Clear predictions follow from this framework: anticipated excess capacity should increase employment, capital, and profitability, whereas realized outages should depress them; and firms with high exposure to tightness should command higher expected returns. The empirical analysis directly tests these implications.
The authors construct a plant-level panel, linking firm exposure to regional electricity constraints. Realized scarcity is proxied by the System Average Interruption Duration Index (SAIDI), whereas expected slack is measured using NERC’s Anticipated Excess Capacity (AEC). Firm fundamentals and stock returns are sourced from Capital IQ, covering 2014–2024 for operational outcomes and 2005–2024 for asset-pricing tests.
Identification leverages multiple complementary strategies. High-dimensional panel regressions include establishment (or firm) and year fixed effects and control for local weather, industrial composition, and demand shocks. Quasi-natural experiments exploit the 2021 Texas Winter Storm Uri blackout and subsequent ERCOT policy reforms. Instrumental variables account for plausibly exogenous outage variation (e.g., extreme weather, transmission failures). For asset pricing, the study estimates ELX exposure betas, constructs long–short ELX portfolios, conducts portfolio sorts, and runs Fama–MacBeth regressions to quantify cross-sectional prices of risk.
The results confirm the model’s predictions. A one-standard-deviation rise in anticipated excess capacity (AEC) increases employment by about 2.5%, capital stock by 2.1%, and ROA by 90 basis points. Conversely, realized outages (SAIDI) reduce hiring, investment, and profitability, consistent with rationing acting like a negative productivity shock.
These real effects translate into valuations: higher AEC raises market-to-book ratios by ≈1.7%, whereas higher SAIDI lowers them by ≈0.9%.
On the financial side, electricity risk is priced. The ELX factor earns an annualized premium of 5%–6%, with low correlation with standard factors. Fama–MacBeth regressions show moving from low to high ELX-beta exposure predicts a 2.1% annual increase in expected returns.

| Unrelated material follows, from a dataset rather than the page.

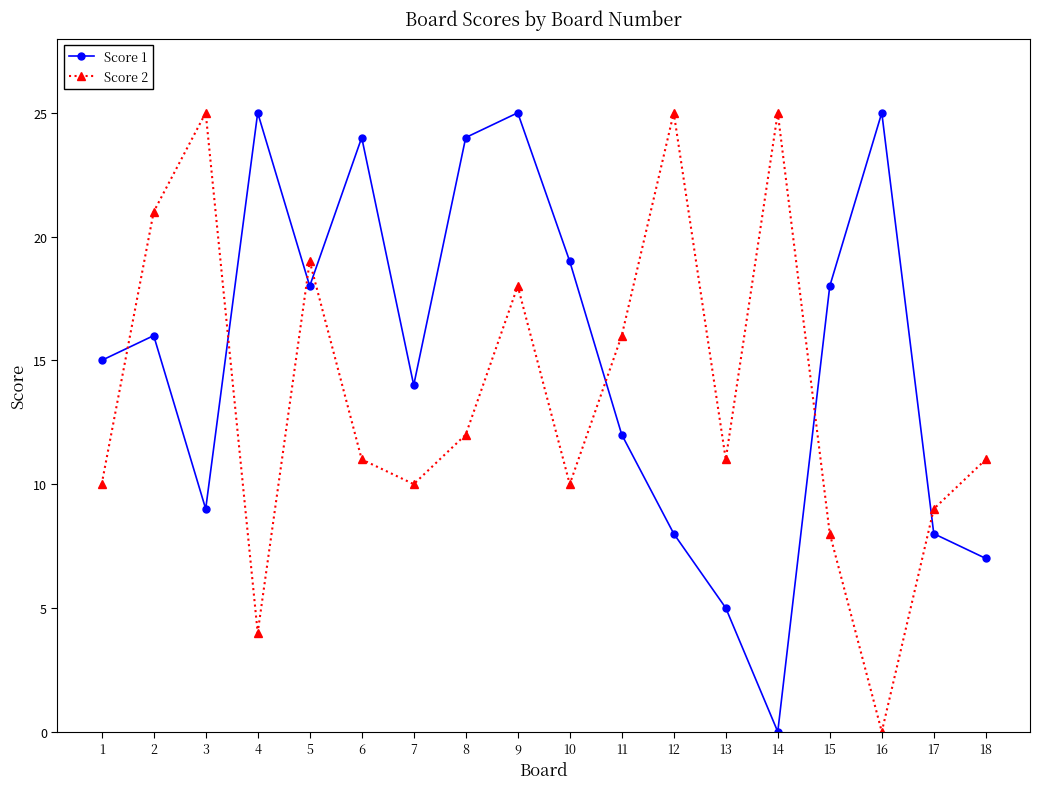

At which label does Score 1 reach its minimum?

14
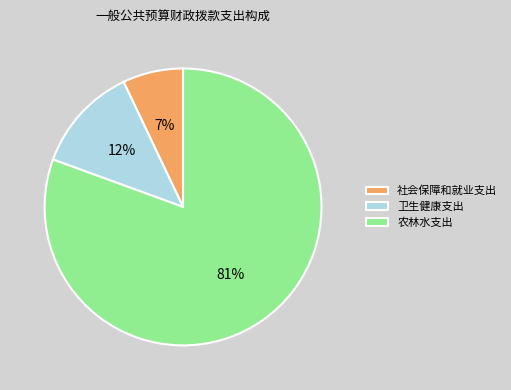

Between 农林水支出 and 卫生健康支出, which is larger?

农林水支出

Causal inference is strengthened by natural experiments. The 2021 Texas blackout reduced abnormal returns of exposed firms by ≈120 basis points, whereas ERCOT reforms raised them by ≈106 basis points and facilitated recoveries in employment and investment.
Heterogeneity analyses show stronger effects in electricity-intensive industries and in regions with limited short-run substitutability, such as data centers. County-level results reveal broader labor market consequences: AEC predicts higher employment and business formation, whereas SAIDI depresses both.

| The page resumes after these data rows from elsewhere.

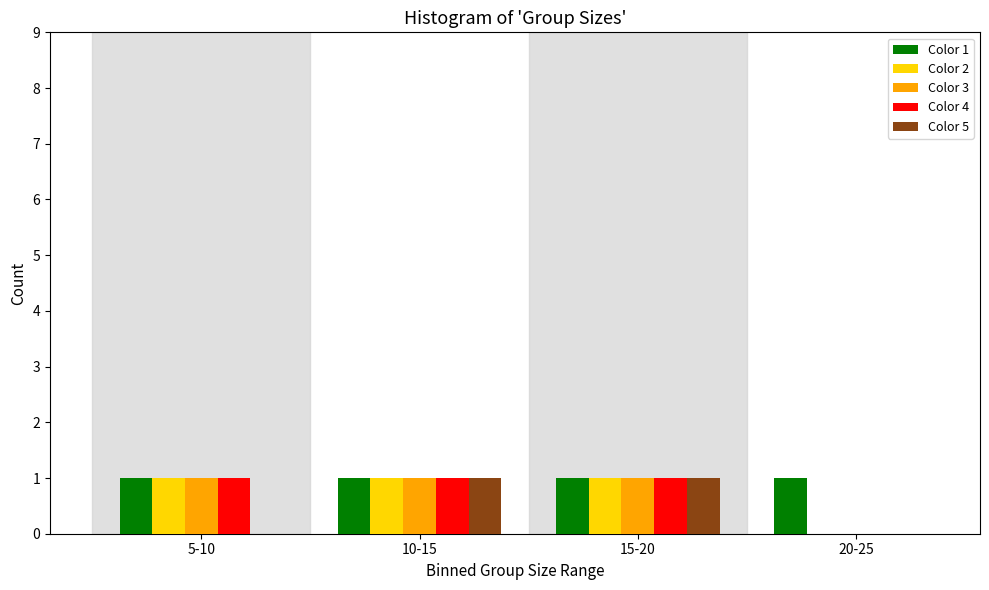

Reading right to left, transcribe all the data shown in this chart.

Color 1: 20-25=1	15-20=1	10-15=1	5-10=1
Color 2: 20-25=0	15-20=1	10-15=1	5-10=1
Color 3: 20-25=0	15-20=1	10-15=1	5-10=1
Color 4: 20-25=0	15-20=1	10-15=1	5-10=1
Color 5: 20-25=0	15-20=1	10-15=1	5-10=0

The study reframes grid reliability as a macroeconomic and financial policy variable. For regulators, the results highlight the value of investments and market designs that increase capacity or internalize scarcity—such as firming obligations, scarcity pricing, and demand-response incentives. For firms, they underscore the importance of location choices, resilience investments, and hedging strategies. For investors, ELX emerges as a novel systematic risk factor that should be incorporated into portfolio construction and discount-rate assessment.
By demonstrating that electricity scarcity transmits through production sets to firm behavior, labor markets, and asset pricing, the paper establishes infrastructure as more than background engineering. It is a dynamic and priced constraint, central to understanding modern economic and financial outcomes.